***** Records provided *****
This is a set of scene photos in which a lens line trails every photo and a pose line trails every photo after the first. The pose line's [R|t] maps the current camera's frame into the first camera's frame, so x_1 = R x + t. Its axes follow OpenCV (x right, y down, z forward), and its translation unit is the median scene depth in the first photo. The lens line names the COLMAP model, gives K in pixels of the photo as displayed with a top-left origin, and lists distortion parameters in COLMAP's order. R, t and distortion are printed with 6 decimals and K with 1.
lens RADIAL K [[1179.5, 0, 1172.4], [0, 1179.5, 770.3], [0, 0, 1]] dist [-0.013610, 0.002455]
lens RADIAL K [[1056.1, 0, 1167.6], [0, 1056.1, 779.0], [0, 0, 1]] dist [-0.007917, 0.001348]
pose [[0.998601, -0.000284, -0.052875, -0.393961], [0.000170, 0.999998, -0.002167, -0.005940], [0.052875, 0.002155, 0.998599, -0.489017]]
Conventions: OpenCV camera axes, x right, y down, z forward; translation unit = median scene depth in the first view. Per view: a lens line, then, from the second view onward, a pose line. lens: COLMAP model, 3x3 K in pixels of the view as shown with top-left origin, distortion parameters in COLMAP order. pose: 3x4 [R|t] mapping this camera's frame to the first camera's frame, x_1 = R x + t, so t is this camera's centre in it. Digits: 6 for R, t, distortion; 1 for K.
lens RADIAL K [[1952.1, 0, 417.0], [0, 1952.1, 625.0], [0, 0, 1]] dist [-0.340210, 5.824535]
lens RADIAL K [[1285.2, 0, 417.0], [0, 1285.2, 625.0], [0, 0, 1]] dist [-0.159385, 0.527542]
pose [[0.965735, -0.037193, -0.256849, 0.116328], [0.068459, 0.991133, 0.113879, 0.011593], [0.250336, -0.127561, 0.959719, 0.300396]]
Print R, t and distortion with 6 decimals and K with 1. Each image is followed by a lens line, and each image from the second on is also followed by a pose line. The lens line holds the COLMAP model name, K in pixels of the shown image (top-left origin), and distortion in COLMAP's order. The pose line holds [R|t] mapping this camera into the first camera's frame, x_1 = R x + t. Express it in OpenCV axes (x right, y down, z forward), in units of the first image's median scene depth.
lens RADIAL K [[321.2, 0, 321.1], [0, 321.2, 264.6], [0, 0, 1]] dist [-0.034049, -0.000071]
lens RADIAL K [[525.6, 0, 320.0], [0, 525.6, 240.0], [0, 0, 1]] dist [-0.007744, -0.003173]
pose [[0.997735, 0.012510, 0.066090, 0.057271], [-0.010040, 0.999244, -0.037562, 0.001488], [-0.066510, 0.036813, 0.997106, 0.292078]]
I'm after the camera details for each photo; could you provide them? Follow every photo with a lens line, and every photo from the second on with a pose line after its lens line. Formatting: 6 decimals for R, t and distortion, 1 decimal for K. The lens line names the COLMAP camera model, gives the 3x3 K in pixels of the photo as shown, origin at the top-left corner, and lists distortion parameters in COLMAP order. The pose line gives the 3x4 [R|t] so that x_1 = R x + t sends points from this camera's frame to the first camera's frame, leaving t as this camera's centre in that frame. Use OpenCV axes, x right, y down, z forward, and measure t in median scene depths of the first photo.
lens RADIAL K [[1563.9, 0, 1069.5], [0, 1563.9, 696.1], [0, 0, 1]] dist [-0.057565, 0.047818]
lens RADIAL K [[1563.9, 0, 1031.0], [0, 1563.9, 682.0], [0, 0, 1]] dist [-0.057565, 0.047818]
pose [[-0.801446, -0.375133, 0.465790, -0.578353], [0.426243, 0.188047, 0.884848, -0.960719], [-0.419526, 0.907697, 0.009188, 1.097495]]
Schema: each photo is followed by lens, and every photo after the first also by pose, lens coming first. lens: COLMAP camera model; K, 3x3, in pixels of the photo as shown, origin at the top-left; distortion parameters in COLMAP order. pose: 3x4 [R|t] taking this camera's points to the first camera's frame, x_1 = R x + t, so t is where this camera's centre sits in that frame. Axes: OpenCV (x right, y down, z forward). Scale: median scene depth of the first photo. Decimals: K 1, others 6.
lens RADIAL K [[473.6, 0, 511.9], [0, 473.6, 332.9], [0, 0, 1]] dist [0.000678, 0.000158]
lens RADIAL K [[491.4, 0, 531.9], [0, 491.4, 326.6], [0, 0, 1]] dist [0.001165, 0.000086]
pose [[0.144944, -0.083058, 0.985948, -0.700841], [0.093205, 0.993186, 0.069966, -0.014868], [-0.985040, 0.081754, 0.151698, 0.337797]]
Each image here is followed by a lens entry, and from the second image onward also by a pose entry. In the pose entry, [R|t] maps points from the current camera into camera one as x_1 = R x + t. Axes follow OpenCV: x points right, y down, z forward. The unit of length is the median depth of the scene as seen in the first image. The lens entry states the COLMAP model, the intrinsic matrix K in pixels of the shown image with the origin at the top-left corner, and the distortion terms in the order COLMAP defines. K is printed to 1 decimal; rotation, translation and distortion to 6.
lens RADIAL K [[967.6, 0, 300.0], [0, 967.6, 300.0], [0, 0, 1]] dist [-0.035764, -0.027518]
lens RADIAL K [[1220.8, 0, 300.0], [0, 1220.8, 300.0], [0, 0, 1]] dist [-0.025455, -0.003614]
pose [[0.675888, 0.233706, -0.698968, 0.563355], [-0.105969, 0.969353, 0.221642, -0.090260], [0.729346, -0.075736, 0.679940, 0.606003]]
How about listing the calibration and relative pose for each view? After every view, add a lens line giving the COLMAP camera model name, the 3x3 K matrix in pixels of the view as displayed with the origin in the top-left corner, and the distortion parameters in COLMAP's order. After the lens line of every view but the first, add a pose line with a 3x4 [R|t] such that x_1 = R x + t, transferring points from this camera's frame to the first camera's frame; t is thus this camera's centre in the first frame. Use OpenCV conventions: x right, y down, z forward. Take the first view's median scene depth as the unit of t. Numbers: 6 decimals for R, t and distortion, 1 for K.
*****
Prompt: Convert all of the records above into one numbered list with one line per entry, omitting any blank lines.

Completed exercise:
1. This is a set of scene photos in which a lens line trails every photo and a pose line trails every photo after the first. The pose line's [R|t] maps the current camera's frame into the first camera's frame, so x_1 = R x + t. Its axes follow OpenCV (x right, y down, z forward), and its translation unit is the median scene depth in the first photo. The lens line names the COLMAP model, gives K in pixels of the photo as displayed with a top-left origin, and lists distortion parameters in COLMAP's order. R, t and distortion are printed with 6 decimals and K with 1.
2. lens RADIAL K [[1179.5, 0, 1172.4], [0, 1179.5, 770.3], [0, 0, 1]] dist [-0.013610, 0.002455]
3. lens RADIAL K [[1056.1, 0, 1167.6], [0, 1056.1, 779.0], [0, 0, 1]] dist [-0.007917, 0.001348]
4. pose [[0.998601, -0.000284, -0.052875, -0.393961], [0.000170, 0.999998, -0.002167, -0.005940], [0.052875, 0.002155, 0.998599, -0.489017]]
5. Conventions: OpenCV camera axes, x right, y down, z forward; translation unit = median scene depth in the first view. Per view: a lens line, then, from the second view onward, a pose line. lens: COLMAP model, 3x3 K in pixels of the view as shown with top-left origin, distortion parameters in COLMAP order. pose: 3x4 [R|t] mapping this camera's frame to the first camera's frame, x_1 = R x + t, so t is this camera's centre in it. Digits: 6 for R, t, distortion; 1 for K.
6. lens RADIAL K [[1952.1, 0, 417.0], [0, 1952.1, 625.0], [0, 0, 1]] dist [-0.340210, 5.824535]
7. lens RADIAL K [[1285.2, 0, 417.0], [0, 1285.2, 625.0], [0, 0, 1]] dist [-0.159385, 0.527542]
8. pose [[0.965735, -0.037193, -0.256849, 0.116328], [0.068459, 0.991133, 0.113879, 0.011593], [0.250336, -0.127561, 0.959719, 0.300396]]
9. Print R, t and distortion with 6 decimals and K with 1. Each image is followed by a lens line, and each image from the second on is also followed by a pose line. The lens line holds the COLMAP model name, K in pixels of the shown image (top-left origin), and distortion in COLMAP's order. The pose line holds [R|t] mapping this camera into the first camera's frame, x_1 = R x + t. Express it in OpenCV axes (x right, y down, z forward), in units of the first image's median scene depth.
10. lens RADIAL K [[321.2, 0, 321.1], [0, 321.2, 264.6], [0, 0, 1]] dist [-0.034049, -0.000071]
11. lens RADIAL K [[525.6, 0, 320.0], [0, 525.6, 240.0], [0, 0, 1]] dist [-0.007744, -0.003173]
12. pose [[0.997735, 0.012510, 0.066090, 0.057271], [-0.010040, 0.999244, -0.037562, 0.001488], [-0.066510, 0.036813, 0.997106, 0.292078]]
13. I'm after the camera details for each photo; could you provide them? Follow every photo with a lens line, and every photo from the second on with a pose line after its lens line. Formatting: 6 decimals for R, t and distortion, 1 decimal for K. The lens line names the COLMAP camera model, gives the 3x3 K in pixels of the photo as shown, origin at the top-left corner, and lists distortion parameters in COLMAP order. The pose line gives the 3x4 [R|t] so that x_1 = R x + t sends points from this camera's frame to the first camera's frame, leaving t as this camera's centre in that frame. Use OpenCV axes, x right, y down, z forward, and measure t in median scene depths of the first photo.
14. lens RADIAL K [[1563.9, 0, 1069.5], [0, 1563.9, 696.1], [0, 0, 1]] dist [-0.057565, 0.047818]
15. lens RADIAL K [[1563.9, 0, 1031.0], [0, 1563.9, 682.0], [0, 0, 1]] dist [-0.057565, 0.047818]
16. pose [[-0.801446, -0.375133, 0.465790, -0.578353], [0.426243, 0.188047, 0.884848, -0.960719], [-0.419526, 0.907697, 0.009188, 1.097495]]
17. Schema: each photo is followed by lens, and every photo after the first also by pose, lens coming first. lens: COLMAP camera model; K, 3x3, in pixels of the photo as shown, origin at the top-left; distortion parameters in COLMAP order. pose: 3x4 [R|t] taking this camera's points to the first camera's frame, x_1 = R x + t, so t is where this camera's centre sits in that frame. Axes: OpenCV (x right, y down, z forward). Scale: median scene depth of the first photo. Decimals: K 1, others 6.
18. lens RADIAL K [[473.6, 0, 511.9], [0, 473.6, 332.9], [0, 0, 1]] dist [0.000678, 0.000158]
19. lens RADIAL K [[491.4, 0, 531.9], [0, 491.4, 326.6], [0, 0, 1]] dist [0.001165, 0.000086]
20. pose [[0.144944, -0.083058, 0.985948, -0.700841], [0.093205, 0.993186, 0.069966, -0.014868], [-0.985040, 0.081754, 0.151698, 0.337797]]
21. Each image here is followed by a lens entry, and from the second image onward also by a pose entry. In the pose entry, [R|t] maps points from the current camera into camera one as x_1 = R x + t. Axes follow OpenCV: x points right, y down, z forward. The unit of length is the median depth of the scene as seen in the first image. The lens entry states the COLMAP model, the intrinsic matrix K in pixels of the shown image with the origin at the top-left corner, and the distortion terms in the order COLMAP defines. K is printed to 1 decimal; rotation, translation and distortion to 6.
22. lens RADIAL K [[967.6, 0, 300.0], [0, 967.6, 300.0], [0, 0, 1]] dist [-0.035764, -0.027518]
23. lens RADIAL K [[1220.8, 0, 300.0], [0, 1220.8, 300.0], [0, 0, 1]] dist [-0.025455, -0.003614]
24. pose [[0.675888, 0.233706, -0.698968, 0.563355], [-0.105969, 0.969353, 0.221642, -0.090260], [0.729346, -0.075736, 0.679940, 0.606003]]
25. How about listing the calibration and relative pose for each view? After every view, add a lens line giving the COLMAP camera model name, the 3x3 K matrix in pixels of the view as displayed with the origin in the top-left corner, and the distortion parameters in COLMAP's order. After the lens line of every view but the first, add a pose line with a 3x4 [R|t] such that x_1 = R x + t, transferring points from this camera's frame to the first camera's frame; t is thus this camera's centre in the first frame. Use OpenCV conventions: x right, y down, z forward. Take the first view's median scene depth as the unit of t. Numbers: 6 decimals for R, t and distortion, 1 for K.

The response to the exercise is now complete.